§ **Exercise aim**: Copy the whole listing below word for word, but leave the pictures out of your copy.

§ **Data block**:
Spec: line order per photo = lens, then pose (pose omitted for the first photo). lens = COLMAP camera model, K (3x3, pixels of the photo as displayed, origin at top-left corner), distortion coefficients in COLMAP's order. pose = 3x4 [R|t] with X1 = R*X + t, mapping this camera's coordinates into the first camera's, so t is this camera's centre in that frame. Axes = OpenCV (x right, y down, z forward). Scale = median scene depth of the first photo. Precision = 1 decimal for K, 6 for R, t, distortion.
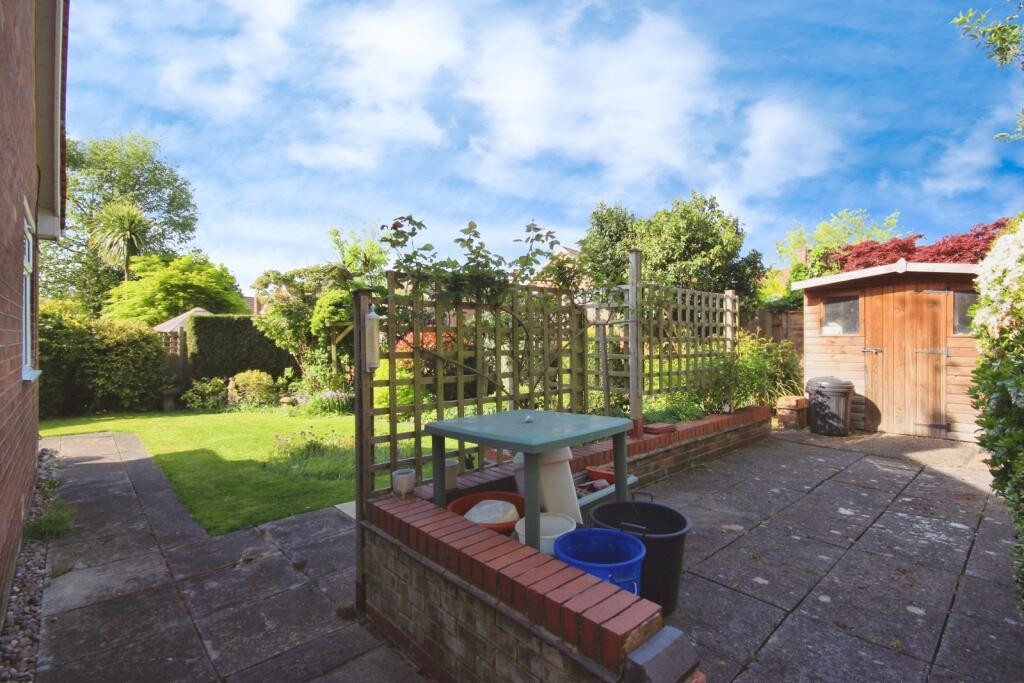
lens RADIAL K [[479.2, 0, 512.0], [0, 479.2, 340.3], [0, 0, 1]] dist [0.000438, -0.004085]
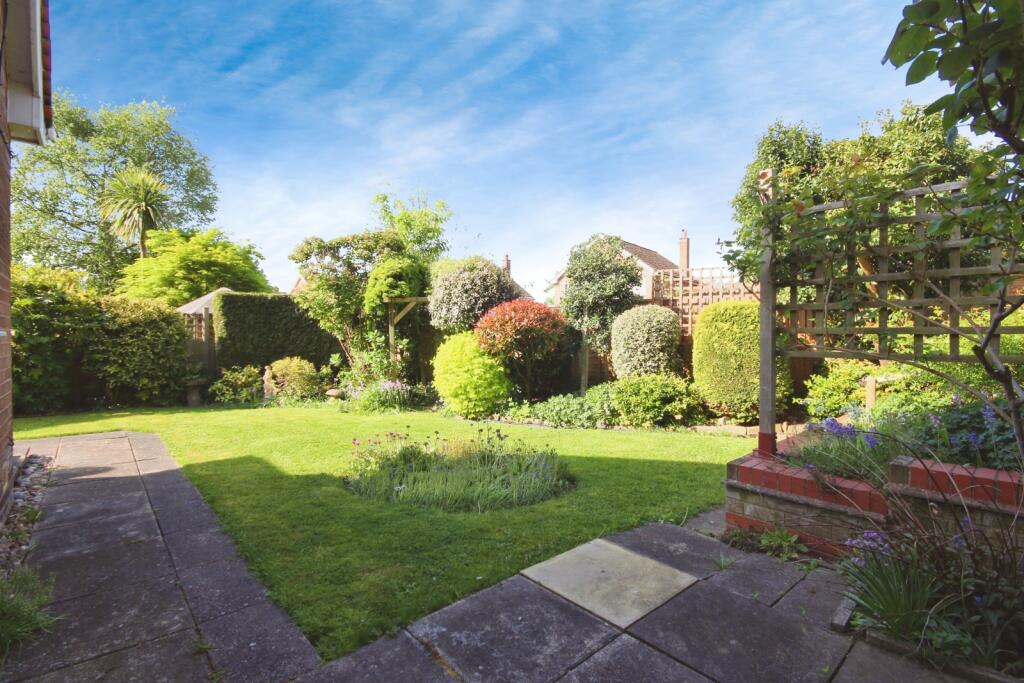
lens RADIAL K [[479.2, 0, 512.5], [0, 479.2, 345.3], [0, 0, 1]] dist [0.000438, -0.004085]
pose [[0.999796, 0.000560, -0.020189, -0.151571], [-0.000274, 0.999899, 0.014175, 0.031871], [0.020195, -0.014167, 0.999696, 0.186279]]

§ **Result of this exercise**:
Spec: line order per photo = lens, then pose (pose omitted for the first photo). lens = COLMAP camera model, K (3x3, pixels of the photo as displayed, origin at top-left corner), distortion coefficients in COLMAP's order. pose = 3x4 [R|t] with X1 = R*X + t, mapping this camera's coordinates into the first camera's, so t is this camera's centre in that frame. Axes = OpenCV (x right, y down, z forward). Scale = median scene depth of the first photo. Precision = 1 decimal for K, 6 for R, t, distortion.
lens RADIAL K [[479.2, 0, 512.0], [0, 479.2, 340.3], [0, 0, 1]] dist [0.000438, -0.004085]
lens RADIAL K [[479.2, 0, 512.5], [0, 479.2, 345.3], [0, 0, 1]] dist [0.000438, -0.004085]
pose [[0.999796, 0.000560, -0.020189, -0.151571], [-0.000274, 0.999899, 0.014175, 0.031871], [0.020195, -0.014167, 0.999696, 0.186279]]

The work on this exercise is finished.